Like hell. “Tell that to the papers and see if they believe you. The truth doesn’t matter to these people. They probably printed photos of an alien baby last week. Pleading a breakup isn’t going to buy you any kind of freedom from their interest.”
“I know I need to move away from Galveston.” She glanced around her sparsely decorated apartment, two pictures of Kolby the only personal items. “I’ve accepted that.”
There wouldn’t be much packing to do.
“They’ll find you.”
She studied him through narrowed eyes. “How do I know you’re not just using this as an excuse to get back together?”
Was he? An hour ago, he would have done anything to get into her bed again. While the attraction hadn’t diminished, since his cover was blown, he had other concerns that overshadowed everything else. He needed to determine the best way to inoculate her from the toxic fallout that came from associating with Medinas. One thing for certain, he couldn’t risk her striking out on her own.
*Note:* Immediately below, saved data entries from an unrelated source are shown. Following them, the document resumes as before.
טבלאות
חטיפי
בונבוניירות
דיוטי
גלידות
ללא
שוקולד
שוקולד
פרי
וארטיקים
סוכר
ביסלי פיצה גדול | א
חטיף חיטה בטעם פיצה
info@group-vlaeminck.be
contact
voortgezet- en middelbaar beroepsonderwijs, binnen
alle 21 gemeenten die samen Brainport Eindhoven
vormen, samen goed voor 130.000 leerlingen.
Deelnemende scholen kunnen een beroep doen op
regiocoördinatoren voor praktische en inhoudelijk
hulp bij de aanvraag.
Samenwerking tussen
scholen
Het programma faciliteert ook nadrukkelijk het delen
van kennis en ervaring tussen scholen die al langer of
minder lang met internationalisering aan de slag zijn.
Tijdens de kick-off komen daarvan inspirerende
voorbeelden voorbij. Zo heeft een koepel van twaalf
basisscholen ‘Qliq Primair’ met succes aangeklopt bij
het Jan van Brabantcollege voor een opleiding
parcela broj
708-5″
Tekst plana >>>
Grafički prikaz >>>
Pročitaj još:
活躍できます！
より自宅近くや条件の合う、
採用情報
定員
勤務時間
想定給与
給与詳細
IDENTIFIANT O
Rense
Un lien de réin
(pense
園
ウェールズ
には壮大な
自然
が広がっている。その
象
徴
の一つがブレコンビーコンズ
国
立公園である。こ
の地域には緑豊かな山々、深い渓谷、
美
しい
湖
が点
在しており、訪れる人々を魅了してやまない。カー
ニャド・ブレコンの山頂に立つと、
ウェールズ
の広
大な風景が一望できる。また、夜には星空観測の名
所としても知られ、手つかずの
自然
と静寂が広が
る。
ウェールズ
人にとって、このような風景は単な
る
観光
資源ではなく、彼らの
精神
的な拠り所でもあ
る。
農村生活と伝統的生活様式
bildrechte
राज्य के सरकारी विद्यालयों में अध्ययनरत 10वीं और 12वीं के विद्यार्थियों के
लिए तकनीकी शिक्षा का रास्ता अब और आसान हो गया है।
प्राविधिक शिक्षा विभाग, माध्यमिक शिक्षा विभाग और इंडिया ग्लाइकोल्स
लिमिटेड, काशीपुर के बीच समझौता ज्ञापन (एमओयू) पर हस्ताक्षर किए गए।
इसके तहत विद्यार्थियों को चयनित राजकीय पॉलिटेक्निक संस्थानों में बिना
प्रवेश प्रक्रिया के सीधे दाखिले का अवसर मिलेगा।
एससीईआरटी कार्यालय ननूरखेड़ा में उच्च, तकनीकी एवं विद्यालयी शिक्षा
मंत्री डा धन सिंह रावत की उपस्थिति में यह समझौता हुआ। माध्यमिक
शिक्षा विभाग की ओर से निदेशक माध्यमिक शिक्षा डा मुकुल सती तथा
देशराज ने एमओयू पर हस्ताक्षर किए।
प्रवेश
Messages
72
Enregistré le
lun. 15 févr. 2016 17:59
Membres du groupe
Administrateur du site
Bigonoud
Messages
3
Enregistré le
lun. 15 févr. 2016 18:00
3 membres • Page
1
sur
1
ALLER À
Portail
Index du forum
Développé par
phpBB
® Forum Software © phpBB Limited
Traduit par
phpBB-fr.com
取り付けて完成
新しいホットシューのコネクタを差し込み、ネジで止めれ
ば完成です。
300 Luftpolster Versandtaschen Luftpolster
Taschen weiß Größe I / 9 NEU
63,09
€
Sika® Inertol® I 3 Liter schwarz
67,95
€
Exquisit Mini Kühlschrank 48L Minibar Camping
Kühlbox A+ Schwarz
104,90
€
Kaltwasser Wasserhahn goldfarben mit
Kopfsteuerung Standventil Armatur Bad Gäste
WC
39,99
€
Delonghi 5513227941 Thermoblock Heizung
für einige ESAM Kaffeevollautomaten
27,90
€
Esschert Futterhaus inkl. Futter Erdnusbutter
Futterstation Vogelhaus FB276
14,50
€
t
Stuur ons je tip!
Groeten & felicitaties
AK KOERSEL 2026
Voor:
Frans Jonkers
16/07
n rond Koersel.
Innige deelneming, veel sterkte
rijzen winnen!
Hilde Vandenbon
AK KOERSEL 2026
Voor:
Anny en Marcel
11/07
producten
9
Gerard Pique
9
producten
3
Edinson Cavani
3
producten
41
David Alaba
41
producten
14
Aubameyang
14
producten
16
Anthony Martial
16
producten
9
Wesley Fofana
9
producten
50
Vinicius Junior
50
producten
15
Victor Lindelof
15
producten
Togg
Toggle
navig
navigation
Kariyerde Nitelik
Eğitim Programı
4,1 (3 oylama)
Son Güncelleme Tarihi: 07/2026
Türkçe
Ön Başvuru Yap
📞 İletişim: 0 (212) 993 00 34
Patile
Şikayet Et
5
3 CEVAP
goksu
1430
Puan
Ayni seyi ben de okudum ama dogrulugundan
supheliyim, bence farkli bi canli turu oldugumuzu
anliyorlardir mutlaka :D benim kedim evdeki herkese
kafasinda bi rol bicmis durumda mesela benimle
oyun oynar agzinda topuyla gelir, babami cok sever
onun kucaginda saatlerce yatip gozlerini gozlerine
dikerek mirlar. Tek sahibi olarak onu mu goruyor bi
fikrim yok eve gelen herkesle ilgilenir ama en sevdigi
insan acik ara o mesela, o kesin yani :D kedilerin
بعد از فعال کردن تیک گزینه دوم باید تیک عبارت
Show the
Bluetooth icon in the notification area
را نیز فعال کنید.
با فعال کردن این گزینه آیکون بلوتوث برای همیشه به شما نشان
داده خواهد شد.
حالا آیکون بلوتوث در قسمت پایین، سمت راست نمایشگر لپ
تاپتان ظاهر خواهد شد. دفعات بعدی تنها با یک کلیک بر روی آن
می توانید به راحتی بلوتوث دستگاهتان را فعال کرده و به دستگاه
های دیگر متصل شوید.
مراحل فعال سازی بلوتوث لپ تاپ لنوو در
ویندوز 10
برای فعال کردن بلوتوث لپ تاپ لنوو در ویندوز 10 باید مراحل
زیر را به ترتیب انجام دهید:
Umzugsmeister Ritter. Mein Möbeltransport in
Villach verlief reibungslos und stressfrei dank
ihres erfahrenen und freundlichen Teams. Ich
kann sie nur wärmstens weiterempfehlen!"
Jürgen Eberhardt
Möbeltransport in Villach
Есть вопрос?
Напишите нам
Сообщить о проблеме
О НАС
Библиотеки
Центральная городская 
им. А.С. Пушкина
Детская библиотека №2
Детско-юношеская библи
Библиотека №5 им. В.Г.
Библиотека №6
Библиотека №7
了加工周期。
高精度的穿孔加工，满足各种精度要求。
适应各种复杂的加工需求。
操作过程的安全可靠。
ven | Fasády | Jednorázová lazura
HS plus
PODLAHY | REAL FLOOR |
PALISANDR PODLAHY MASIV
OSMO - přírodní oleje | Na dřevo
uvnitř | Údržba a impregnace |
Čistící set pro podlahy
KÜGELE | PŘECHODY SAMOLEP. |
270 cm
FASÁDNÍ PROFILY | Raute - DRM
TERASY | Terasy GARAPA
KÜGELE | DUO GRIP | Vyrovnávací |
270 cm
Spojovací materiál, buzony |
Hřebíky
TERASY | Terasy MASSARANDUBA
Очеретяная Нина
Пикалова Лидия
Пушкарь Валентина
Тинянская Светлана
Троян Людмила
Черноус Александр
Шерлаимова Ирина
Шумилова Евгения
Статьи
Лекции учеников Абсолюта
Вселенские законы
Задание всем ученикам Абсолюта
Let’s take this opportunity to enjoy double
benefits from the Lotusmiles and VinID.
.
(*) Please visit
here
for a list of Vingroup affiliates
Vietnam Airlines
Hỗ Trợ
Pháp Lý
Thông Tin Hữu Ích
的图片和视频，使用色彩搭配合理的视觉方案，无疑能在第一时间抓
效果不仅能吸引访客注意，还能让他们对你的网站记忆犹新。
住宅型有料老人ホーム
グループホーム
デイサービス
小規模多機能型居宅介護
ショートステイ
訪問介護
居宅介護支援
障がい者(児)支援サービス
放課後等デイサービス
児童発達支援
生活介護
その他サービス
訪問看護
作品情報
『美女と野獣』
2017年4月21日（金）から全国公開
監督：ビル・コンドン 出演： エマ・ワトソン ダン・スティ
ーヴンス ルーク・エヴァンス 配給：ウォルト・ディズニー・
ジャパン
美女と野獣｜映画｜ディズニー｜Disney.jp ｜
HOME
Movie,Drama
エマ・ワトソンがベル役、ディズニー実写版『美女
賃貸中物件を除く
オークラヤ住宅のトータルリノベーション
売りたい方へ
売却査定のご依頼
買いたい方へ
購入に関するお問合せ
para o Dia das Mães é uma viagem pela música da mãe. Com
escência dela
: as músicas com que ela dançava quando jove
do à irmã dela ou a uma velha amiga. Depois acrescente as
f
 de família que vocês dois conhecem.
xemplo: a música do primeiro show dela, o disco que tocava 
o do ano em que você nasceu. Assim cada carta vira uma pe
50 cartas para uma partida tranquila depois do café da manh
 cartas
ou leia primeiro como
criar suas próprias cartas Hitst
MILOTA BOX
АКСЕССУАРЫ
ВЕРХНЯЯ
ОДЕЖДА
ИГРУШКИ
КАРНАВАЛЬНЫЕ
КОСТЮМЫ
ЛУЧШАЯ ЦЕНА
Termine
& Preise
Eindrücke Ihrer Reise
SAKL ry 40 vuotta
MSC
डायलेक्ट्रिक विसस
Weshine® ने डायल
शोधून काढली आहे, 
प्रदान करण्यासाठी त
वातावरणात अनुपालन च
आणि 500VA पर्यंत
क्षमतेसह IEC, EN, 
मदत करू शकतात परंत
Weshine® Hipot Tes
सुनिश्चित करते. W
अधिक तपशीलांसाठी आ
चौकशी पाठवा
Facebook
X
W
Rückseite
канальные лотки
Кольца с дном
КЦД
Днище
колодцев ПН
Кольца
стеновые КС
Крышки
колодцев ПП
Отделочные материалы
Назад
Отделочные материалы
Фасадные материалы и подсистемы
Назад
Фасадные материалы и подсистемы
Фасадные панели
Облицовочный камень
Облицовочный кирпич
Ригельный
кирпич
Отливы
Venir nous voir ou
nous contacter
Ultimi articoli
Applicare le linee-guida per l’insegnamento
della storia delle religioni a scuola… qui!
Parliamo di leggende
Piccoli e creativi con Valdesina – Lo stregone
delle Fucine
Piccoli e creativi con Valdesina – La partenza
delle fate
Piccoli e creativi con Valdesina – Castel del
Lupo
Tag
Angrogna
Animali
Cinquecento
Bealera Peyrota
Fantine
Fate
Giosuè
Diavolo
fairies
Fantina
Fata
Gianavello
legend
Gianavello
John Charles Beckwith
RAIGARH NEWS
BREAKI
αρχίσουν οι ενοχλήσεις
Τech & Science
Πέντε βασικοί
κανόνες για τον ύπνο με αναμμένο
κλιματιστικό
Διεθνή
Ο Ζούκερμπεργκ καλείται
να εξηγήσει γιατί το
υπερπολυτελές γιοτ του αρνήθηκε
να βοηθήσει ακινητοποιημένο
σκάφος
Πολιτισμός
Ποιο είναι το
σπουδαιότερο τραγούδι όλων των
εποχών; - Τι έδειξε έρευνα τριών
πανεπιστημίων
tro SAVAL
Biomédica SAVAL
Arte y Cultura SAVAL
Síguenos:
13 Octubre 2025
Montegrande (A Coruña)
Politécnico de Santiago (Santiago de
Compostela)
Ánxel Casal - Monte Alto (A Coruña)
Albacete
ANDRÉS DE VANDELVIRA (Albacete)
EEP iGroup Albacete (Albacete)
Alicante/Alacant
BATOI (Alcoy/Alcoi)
“You made it clear where we stand last weekend. I get that. You want nothing to do with me or my money.” He didn’t move closer, wasn’t going to crowd her. The draw between them filled the space separating them just fine on its own. “We had sex together. Damn good sex. But that’s over now. Neither one of us ever asked for or expected more.”
Her gaze locked with his, the room silent but for their breathing and the light snore of the sleeping child. Kolby. Another reminder of why they needed to stay in control.
In fact, holding back made the edge sharper. He skimmed his knuckles along her collarbone, barely touching. A week ago, that pale skin had worn the rasp of his beard. She didn’t move closer, but she didn’t back away, either.
Shannon blinked first, her long lashes sweeping closed while she swallowed hard. “What am I supposed to do?”